Maintenir les femmes dans l'entreprise

En dix ans, le groupe d'ingénierie a vu progresser la part des femmes au sein de ses effectifs de 24 à 30 % et vise un à deux points supplémentaires cette année. Expérimenté pendant dix mois, le programme de mentorat a permis d'accompagner plus d'une centaine de salariés, en grande majorité des femmes. Le dispositif prévoit un rendez-vous mensuel avec un ou une mentor issu de tous les services et tous les sites du groupe en France. « Pour ne pas créer de conflit d'intérêt avec la hiérarchie, les binômes de mentorat ne travaillent pas dans la même entité. Le mentor, c'est vraiment quelqu'un qui a un regard extérieur, qui n'a aucun jugement et qui n'est absolument pas partie prenante dans l'évaluation du salarié. Il va réaliser une écoute active et donner des clés, partager son réseau pour guider la mentorée », précise Patrick Masseglia.

De quoi proposer aux femmes des moyens d'accéder à une progression verticale (vers des postes de management par exemple) ou horizontale (en développant certaines compétences). « Tous ces codes du pouvoir, du temps qu'on passe à faire du marketing personnel, cela ne fait pas partie de l'ADN des femmes.
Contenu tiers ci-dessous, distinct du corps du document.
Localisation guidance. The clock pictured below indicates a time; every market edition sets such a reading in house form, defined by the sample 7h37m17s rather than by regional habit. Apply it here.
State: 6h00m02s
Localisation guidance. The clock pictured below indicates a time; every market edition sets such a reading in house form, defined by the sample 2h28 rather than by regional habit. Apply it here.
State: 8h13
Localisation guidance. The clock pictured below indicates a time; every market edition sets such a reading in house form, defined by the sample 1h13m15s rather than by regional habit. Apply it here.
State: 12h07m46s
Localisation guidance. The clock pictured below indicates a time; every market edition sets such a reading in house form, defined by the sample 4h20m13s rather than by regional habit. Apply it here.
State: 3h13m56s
Cela paraît parfois inaccessible quand on a un agenda personnel et professionnel très chargé. Parfois, nous pouvons montrer qu'il est possible de travailler un peu son réseau même à un moment crucial de sa carrière avec un agenda personnel très important », fait valoir Valérie Masson-Cabanac, executive sponsor de Women at Capgemini. Le programme de mentorat s'adresse aussi aux femmes qui après avoir ralenti leur progression veulent prendre des responsabilités une fois par exemple leurs enfants devenus adolescents.
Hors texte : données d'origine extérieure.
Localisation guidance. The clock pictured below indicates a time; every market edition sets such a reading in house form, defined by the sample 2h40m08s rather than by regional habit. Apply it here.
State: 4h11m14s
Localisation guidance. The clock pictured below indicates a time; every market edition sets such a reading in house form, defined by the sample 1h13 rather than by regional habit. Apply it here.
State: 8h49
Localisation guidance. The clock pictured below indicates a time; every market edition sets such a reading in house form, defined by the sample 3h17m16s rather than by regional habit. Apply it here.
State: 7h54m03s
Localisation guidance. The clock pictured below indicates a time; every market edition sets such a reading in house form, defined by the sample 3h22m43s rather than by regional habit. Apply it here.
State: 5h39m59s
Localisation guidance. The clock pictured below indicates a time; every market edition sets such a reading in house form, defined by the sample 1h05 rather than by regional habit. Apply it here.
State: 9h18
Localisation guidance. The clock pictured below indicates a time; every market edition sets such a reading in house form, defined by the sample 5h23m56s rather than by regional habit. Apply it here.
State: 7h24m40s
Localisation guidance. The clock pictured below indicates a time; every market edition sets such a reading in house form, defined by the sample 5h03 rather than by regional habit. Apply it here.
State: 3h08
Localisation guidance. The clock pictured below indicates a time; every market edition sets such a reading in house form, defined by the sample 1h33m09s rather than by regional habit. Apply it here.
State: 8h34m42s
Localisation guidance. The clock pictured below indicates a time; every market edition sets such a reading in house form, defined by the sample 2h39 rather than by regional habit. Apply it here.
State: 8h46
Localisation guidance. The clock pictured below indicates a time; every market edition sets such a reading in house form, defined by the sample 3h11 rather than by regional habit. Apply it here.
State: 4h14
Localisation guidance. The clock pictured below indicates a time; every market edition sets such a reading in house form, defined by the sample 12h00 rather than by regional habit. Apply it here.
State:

Pour Valérie Masson-Cabanac, l'existence de ce programme de mentorat pour les femmes constitue « un argument de recrutement » qui rend le groupe « d'autant plus attractif ». Dès cette année, Capgemini compte étendre le mentorat à 800 salariés.

Des retraités pour mentorer les jeunes recrues

Et si l'on faisait appel à de jeunes retraités pour mentorer de jeunes recrues ? C'est l'idée qu'a eue l'agence d'intérim toulousaine Taman. « C'est donner l'occasion à des personnes qui ont ni leur carrière de pouvoir continuer de former et d'informer les jeunes sur leur métier et aussi de permettre aux entreprises de ne pas impacter leur productivité directe sur le temps de formation de nouveaux embauchés », avance Charles- Henri Cazac, directeur business development chez Taman.

L'agence imagine un processus de transition à raison de deux jours par semaine pendant trois mois. Un dispositif qui pourrait coûter entre 10.000 à 15.000 euros pour l'entreprise, un investissement largement compensé d'après Taman par les gains de productivité grâce au mentorat. De son côté, le retraité pourrait toucher 500 euros par journée d'accompagnement. Pour le moment, aucune entreprise n'a franchi le cap de ce mentorat intergénérationnel même si Taman croit dur comme fer dans le bien-fondé d'une telle initiative, notamment dans les métiers manuels de la filière aéronautique. La crise et les plans sociaux ont généré des pertes de compétences dans les entreprises qui mettent à mal les recrutements pour la remontée des cadences.